SPL defines a set of rules to determine the syntax of a program.

SPL files are written in Unicode with UTF-8 encoding. Most syntactic elements, including keywords and identifiers, use the subset of Unicode that overlaps with ASCII characters (the subset 32-126 of the Latin-1 alphabet ISO 8859-1). Restricting identifiers to ASCII facilitates interoperability with native languages like C++ and with file systems. The only two constructs where other Unicode characters are valid are Unicode string literals and comments. Identifiers start with an ASCII letter or underscore, followed by ASCII letters, digits, or underscores. Identifiers of formal parameters of composite operators start with a dollar.
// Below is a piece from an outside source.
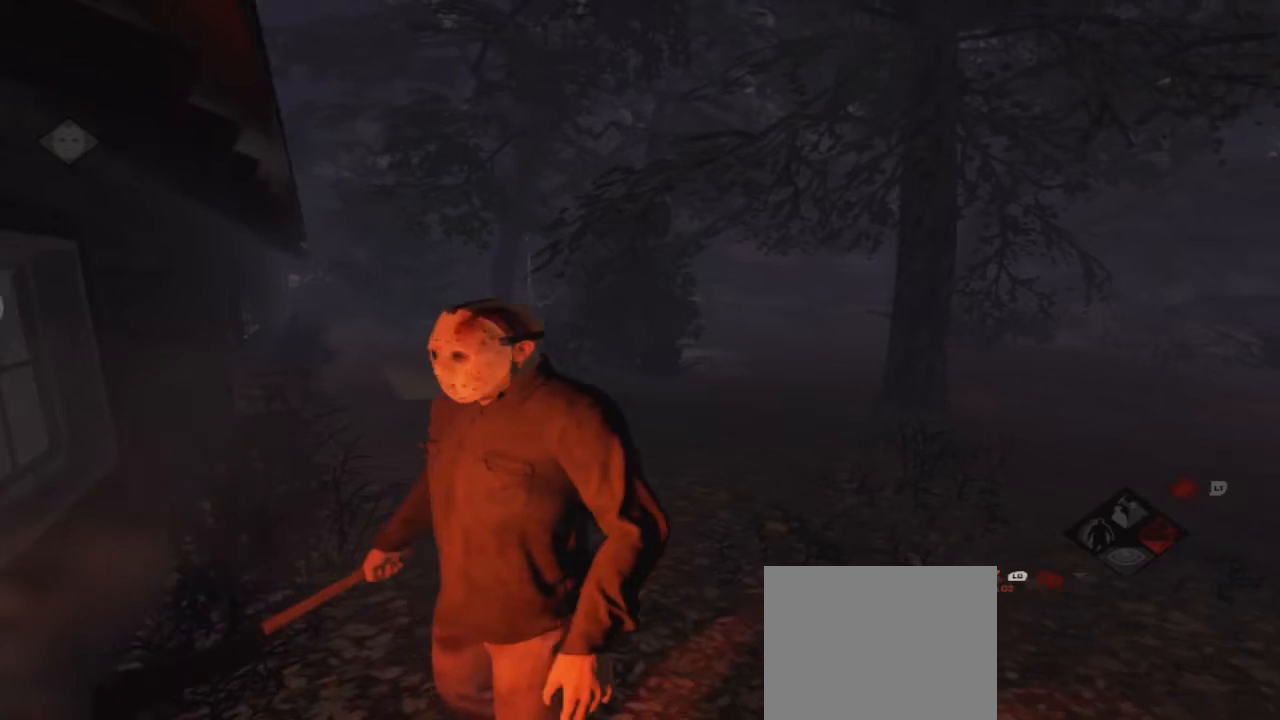
{"buttons": [], "left_stick": "up-right", "right_stick": "left", "events": [[400, "left_stick", "up-right"], [500, "right_stick", "left"]]}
The syntax for literal values of primitive types (numbers, Booleans, strings, and other types) is similar to that of Java™ or C++.

SPL has two forms of comments: single-line comments (from // to the end of the line) and delimited comments (between /* and */). Delimited comments can span multiple lines, and can be followed by regular code in the same line.

SPL syntax is not sensitive to indentation or line breaks. SPL syntax is case-sensitive. For example, mud and Mud are different identifiers.

An SPL keyword, such as if or stream, cannot be used as an identifier. SPL uses lexical scoping for identifiers. In other words, a declaration in an inner scope shadows declarations of the same identifier in statically enclosing scopes. SPL allows textual uses of function and stream names to precede their definition to support recursive functions and cyclic stream graphs. SPL does not permit synonymous entities of different categories in the same scope. For example, the code f :  for(;;) { f f = new f().f(); } is valid in Java, even though the same identifier refers to a label, a type, a variable, a constructor, and a method. In SPL, however, it is a compile-time error if a program declares both an operator that is named f and a function that is named f in the same scope. As another example, it is a compile-time error if a program declares both a type that is named t and a variable named t in the same scope. In other words, SPL does not segregate scopes by identifier categories, unlike, for example Java. That also means that identifiers in inner scopes shadow identifiers in outer scopes even when they are of a different category. For example, a locally declared stream s hides any function s in an outer scope. As seen later, namespaces and composite operators provide not only a scope but also support disambiguation with qualified names, and data that is hiding with private members.